Build System and CMake Configuration

This document provides comprehensive documentation for building AnalysisG from source, including CMake configuration, dependencies, and build options.

Overview

AnalysisG uses CMake 3.20+ as its build system with support for:

C++20 standard with modern features
CUDA integration (optional) for GPU-accelerated computations
PyTorch LibTorch backend for ML operations
ROOT framework for HEP data I/O
HDF5 for efficient data storage
RapidJSON for JSON parsing

Build Architecture

The project is organized as a hybrid Python/C++ package with:

Python Frontend: User-facing API in src/AnalysisG/
C++ Backend: High-performance modules in src/AnalysisG/modules/
CUDA Extensions: GPU kernels in pyc/ (optional)

Build Flow:

CMake configures dependencies (LibTorch, ROOT, HDF5)
C++ modules compiled → installed to site-packages
CUDA extensions compiled (if enabled) → installed to pyc/
Python wrappers link to compiled libraries

Root CMakeLists.txt

Location: /CMakeLists.txt

Project Configuration

cmake_minimum_required(VERSION 3.20 FATAL_ERROR)

set(SKBUILD_PROJECT_NAME AnalysisG)
project(${SKBUILD_PROJECT_NAME} VERSION 5.0 LANGUAGES CXX)

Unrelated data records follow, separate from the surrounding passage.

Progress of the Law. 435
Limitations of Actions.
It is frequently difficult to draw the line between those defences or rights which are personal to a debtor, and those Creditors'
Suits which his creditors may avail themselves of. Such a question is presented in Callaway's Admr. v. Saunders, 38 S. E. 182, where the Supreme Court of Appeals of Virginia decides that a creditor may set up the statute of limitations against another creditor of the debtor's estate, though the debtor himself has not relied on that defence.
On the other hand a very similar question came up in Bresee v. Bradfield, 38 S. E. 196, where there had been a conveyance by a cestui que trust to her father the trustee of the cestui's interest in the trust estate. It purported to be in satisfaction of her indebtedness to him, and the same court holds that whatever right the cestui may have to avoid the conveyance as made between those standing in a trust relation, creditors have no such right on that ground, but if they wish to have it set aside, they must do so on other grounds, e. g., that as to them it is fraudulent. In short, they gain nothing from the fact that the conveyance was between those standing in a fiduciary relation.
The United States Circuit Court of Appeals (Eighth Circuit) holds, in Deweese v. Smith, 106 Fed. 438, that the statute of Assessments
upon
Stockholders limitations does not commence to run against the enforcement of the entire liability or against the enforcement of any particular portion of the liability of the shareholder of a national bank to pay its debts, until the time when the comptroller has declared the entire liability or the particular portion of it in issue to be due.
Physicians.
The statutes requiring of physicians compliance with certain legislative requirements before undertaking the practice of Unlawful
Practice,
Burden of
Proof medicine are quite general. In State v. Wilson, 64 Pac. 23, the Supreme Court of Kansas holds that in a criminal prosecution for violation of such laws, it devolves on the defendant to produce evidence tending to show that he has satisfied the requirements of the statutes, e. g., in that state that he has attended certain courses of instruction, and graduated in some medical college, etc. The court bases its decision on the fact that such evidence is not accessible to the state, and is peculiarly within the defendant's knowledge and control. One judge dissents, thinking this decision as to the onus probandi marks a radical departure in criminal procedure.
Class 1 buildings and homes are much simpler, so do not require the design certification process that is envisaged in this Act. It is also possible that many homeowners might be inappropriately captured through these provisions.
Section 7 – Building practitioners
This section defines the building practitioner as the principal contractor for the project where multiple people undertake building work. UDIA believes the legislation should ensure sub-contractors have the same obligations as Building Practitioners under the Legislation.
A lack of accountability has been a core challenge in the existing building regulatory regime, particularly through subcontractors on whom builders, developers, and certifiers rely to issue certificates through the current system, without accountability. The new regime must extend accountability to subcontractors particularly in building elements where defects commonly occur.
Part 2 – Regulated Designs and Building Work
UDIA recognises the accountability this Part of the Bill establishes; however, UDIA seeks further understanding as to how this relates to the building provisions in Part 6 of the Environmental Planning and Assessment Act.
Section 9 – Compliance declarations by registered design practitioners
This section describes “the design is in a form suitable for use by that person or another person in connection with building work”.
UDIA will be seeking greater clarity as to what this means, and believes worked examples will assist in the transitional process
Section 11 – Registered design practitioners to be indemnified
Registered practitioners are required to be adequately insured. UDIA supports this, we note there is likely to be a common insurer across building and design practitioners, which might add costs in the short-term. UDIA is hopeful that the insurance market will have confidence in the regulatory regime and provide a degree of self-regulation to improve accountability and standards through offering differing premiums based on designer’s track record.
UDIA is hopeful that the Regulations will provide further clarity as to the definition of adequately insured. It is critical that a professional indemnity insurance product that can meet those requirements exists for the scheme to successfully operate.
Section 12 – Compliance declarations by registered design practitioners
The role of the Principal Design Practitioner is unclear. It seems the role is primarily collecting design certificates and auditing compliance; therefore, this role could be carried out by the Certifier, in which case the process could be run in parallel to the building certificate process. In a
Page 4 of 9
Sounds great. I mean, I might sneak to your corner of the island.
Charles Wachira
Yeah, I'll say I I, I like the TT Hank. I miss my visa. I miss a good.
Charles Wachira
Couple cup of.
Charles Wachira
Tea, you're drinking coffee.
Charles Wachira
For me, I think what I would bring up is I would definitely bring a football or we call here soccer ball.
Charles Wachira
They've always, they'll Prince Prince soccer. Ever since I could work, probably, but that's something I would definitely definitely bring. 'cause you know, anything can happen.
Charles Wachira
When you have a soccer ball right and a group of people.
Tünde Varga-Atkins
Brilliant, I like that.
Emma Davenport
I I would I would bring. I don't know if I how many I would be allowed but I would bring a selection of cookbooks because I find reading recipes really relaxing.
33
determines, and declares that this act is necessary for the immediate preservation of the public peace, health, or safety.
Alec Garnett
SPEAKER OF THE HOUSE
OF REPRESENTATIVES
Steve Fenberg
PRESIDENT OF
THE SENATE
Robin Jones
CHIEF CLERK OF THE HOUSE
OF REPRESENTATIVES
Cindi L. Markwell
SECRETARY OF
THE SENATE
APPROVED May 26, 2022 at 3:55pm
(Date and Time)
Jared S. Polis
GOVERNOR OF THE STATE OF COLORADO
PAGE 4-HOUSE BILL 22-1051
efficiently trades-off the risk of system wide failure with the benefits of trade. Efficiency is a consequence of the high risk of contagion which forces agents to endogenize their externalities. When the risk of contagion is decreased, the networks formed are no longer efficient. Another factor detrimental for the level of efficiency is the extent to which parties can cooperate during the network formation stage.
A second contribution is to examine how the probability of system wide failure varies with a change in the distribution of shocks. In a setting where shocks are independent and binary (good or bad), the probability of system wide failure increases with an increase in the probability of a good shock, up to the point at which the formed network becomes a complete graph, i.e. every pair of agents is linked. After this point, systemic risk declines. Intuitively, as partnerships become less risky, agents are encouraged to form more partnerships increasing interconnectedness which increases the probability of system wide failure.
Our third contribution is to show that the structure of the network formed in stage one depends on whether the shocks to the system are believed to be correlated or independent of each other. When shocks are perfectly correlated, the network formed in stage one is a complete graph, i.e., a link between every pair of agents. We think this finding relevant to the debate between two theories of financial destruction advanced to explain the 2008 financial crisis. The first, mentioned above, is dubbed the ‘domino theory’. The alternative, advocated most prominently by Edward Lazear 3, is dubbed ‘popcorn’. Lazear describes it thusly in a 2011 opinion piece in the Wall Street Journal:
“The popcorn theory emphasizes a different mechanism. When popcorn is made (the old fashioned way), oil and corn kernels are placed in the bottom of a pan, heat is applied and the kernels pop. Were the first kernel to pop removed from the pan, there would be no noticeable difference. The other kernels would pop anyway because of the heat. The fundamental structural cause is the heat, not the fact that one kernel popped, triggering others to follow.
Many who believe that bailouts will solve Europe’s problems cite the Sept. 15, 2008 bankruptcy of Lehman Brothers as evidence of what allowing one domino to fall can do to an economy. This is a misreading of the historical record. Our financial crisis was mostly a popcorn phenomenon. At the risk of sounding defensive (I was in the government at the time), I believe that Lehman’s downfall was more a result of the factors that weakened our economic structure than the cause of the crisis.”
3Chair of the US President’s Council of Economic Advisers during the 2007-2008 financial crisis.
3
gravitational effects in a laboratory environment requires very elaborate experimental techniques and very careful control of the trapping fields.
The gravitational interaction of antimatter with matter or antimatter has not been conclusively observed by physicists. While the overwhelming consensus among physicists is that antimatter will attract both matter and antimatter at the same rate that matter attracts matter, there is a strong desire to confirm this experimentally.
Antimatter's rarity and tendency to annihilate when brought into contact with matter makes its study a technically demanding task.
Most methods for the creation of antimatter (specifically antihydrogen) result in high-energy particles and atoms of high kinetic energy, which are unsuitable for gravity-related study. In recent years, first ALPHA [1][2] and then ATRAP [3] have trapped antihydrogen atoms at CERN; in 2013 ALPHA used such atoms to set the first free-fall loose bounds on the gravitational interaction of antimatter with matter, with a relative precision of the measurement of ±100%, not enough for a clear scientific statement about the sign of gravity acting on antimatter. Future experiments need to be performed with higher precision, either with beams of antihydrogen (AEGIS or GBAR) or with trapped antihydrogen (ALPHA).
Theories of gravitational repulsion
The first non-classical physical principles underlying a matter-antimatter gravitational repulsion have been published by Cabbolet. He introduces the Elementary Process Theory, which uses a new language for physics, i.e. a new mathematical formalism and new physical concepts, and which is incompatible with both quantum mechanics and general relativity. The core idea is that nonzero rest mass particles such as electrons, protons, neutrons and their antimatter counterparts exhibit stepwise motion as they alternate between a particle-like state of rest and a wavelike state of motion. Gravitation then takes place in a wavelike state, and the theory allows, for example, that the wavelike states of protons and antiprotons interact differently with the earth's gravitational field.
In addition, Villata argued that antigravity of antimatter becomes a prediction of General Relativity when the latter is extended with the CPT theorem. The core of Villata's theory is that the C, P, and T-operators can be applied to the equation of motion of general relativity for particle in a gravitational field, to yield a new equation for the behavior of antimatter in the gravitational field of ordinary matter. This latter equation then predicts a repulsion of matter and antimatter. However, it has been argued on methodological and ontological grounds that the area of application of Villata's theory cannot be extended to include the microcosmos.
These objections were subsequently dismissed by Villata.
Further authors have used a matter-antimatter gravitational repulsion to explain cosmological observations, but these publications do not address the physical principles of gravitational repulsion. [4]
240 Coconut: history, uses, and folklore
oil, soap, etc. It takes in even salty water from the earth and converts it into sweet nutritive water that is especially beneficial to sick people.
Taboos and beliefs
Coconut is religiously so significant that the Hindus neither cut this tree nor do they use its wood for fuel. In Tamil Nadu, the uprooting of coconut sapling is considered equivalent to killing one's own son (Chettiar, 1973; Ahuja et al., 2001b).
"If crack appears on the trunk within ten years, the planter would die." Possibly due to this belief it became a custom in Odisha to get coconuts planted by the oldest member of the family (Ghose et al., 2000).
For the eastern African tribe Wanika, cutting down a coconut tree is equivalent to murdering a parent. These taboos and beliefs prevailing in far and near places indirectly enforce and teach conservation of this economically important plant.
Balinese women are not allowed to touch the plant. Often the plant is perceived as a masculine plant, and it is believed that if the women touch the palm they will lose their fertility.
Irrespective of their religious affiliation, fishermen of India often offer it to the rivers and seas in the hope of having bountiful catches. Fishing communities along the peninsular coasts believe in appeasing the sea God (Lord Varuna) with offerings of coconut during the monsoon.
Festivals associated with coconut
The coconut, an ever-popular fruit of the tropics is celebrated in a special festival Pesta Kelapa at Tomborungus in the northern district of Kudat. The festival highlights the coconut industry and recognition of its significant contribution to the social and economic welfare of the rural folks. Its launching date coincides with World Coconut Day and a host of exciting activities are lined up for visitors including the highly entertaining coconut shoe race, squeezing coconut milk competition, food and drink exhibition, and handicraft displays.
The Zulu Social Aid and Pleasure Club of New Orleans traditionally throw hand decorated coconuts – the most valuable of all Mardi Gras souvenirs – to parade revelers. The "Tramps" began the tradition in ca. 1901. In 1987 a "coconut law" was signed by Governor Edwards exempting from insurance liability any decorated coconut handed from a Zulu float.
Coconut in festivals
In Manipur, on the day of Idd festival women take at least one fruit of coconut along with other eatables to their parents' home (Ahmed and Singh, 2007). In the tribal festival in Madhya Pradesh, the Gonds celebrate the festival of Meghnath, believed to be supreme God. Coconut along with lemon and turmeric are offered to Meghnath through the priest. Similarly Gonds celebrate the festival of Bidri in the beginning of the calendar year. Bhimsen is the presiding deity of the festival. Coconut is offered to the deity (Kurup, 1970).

set(CMAKE_CXX_STANDARD 20)
set(CMAKE_CXX_STANDARD_REQUIRED ON)
set(CMAKE_CUDA_ARCHITECTURES "all")

Explanation:

Requires CMake 3.20 for modern CMake features (FetchContent improvements)
Project name set to AnalysisG with semantic versioning
C++20 standard enabled for concepts, ranges, modules
CUDA architectures set to “all” for maximum GPU compatibility

Build Flags

set(CMAKE_CXX_FLAGS_DEBUG "-g")
# set(CMAKE_CXX_FLAGS_RELEASE "-O3")  # Commented - uses default optimizations

Debug Mode: Includes symbols for GDB/LLDB debugging

Release Mode: Uses default CMake optimization (-O2 typically)

Build Options

option(BUILD_DOC "Build documentation" OFF)
find_package(Doxygen)

set(CMAKE_ANALYSISG_CUDA OFF)

BUILD_DOC: Generate C++ API docs with Doxygen (disabled by default)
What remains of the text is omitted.